Dataset entries
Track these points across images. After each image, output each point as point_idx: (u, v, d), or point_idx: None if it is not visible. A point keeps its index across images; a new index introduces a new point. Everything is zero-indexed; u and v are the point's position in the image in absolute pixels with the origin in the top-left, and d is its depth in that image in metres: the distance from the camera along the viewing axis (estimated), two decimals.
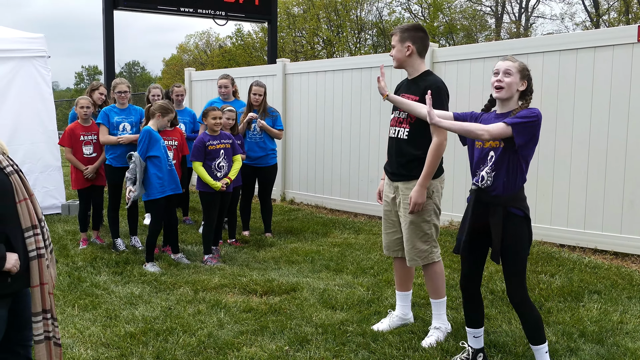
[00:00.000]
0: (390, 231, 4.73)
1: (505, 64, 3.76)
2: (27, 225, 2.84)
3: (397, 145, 4.56)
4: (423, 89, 4.38)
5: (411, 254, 4.52)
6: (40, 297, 2.89)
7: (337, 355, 4.22)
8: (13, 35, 9.31)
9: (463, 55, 8.27)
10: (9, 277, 2.78)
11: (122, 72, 72.43)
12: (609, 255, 6.81)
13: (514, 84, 3.74)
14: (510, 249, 3.73)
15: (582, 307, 5.12)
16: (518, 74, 3.75)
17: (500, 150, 3.73)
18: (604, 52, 6.89)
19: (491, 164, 3.76)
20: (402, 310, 4.82)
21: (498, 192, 3.74)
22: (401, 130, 4.53)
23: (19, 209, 2.83)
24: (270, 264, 6.66)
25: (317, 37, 38.92)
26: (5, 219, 2.77)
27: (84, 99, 7.42)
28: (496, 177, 3.74)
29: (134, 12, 12.90)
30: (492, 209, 3.75)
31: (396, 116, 4.59)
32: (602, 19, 34.47)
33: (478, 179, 3.82)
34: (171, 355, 4.21)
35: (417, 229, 4.47)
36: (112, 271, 6.32)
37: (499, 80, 3.74)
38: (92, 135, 7.30)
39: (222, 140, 6.76)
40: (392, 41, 4.55)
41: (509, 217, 3.73)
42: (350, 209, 9.77)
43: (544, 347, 3.81)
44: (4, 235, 2.77)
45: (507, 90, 3.73)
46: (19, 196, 2.83)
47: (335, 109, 9.98)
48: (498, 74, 3.75)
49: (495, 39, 35.06)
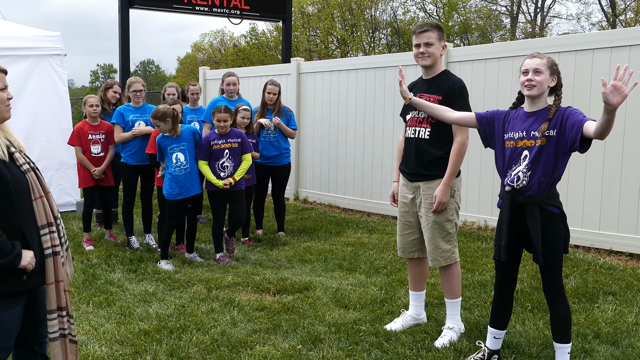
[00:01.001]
0: (407, 232, 4.71)
1: (534, 62, 3.70)
2: (42, 222, 2.85)
3: (417, 145, 4.52)
4: (446, 89, 4.40)
5: (434, 254, 4.50)
6: (55, 295, 2.90)
7: (350, 355, 4.22)
8: (30, 34, 9.39)
9: (478, 55, 8.24)
10: (24, 275, 2.79)
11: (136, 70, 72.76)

**TASK PROMPT:** Your output is the lines from the top of the entries through the line containing "49: (495, 39, 35.06)", exactly as they stand. No pictures belong in it.

**OUTPUT BELOW:**
Track these points across images. After each image, output each point as point_idx: (u, v, d), or point_idx: None if it is not visible. A point keeps its index across images; a new index introduces a new point. Everything is zero-indexed; u and v are the point's position in the image in absolute pixels with the origin in the top-left, and d is its depth in that image in metres: the distance from the camera along the viewing axis (estimated), two decimals.
[00:00.000]
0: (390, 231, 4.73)
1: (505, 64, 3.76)
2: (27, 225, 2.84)
3: (397, 145, 4.56)
4: (423, 89, 4.38)
5: (411, 254, 4.52)
6: (40, 297, 2.89)
7: (337, 355, 4.22)
8: (13, 35, 9.31)
9: (463, 55, 8.27)
10: (9, 277, 2.78)
11: (122, 72, 72.43)
12: (609, 255, 6.81)
13: (514, 84, 3.74)
14: (510, 249, 3.73)
15: (582, 307, 5.12)
16: (518, 74, 3.75)
17: (500, 150, 3.73)
18: (604, 52, 6.89)
19: (491, 164, 3.76)
20: (402, 310, 4.82)
21: (498, 192, 3.74)
22: (401, 130, 4.53)
23: (19, 209, 2.83)
24: (270, 264, 6.66)
25: (317, 37, 38.92)
26: (5, 219, 2.77)
27: (84, 99, 7.42)
28: (496, 177, 3.74)
29: (134, 12, 12.90)
30: (492, 209, 3.75)
31: (396, 116, 4.59)
32: (602, 19, 34.47)
33: (478, 179, 3.82)
34: (171, 355, 4.21)
35: (417, 229, 4.47)
36: (112, 271, 6.32)
37: (499, 80, 3.74)
38: (92, 135, 7.30)
39: (222, 140, 6.76)
40: (392, 41, 4.55)
41: (509, 217, 3.73)
42: (350, 209, 9.77)
43: (544, 347, 3.81)
44: (4, 235, 2.77)
45: (507, 90, 3.73)
46: (19, 196, 2.83)
47: (335, 109, 9.98)
48: (498, 74, 3.75)
49: (495, 39, 35.06)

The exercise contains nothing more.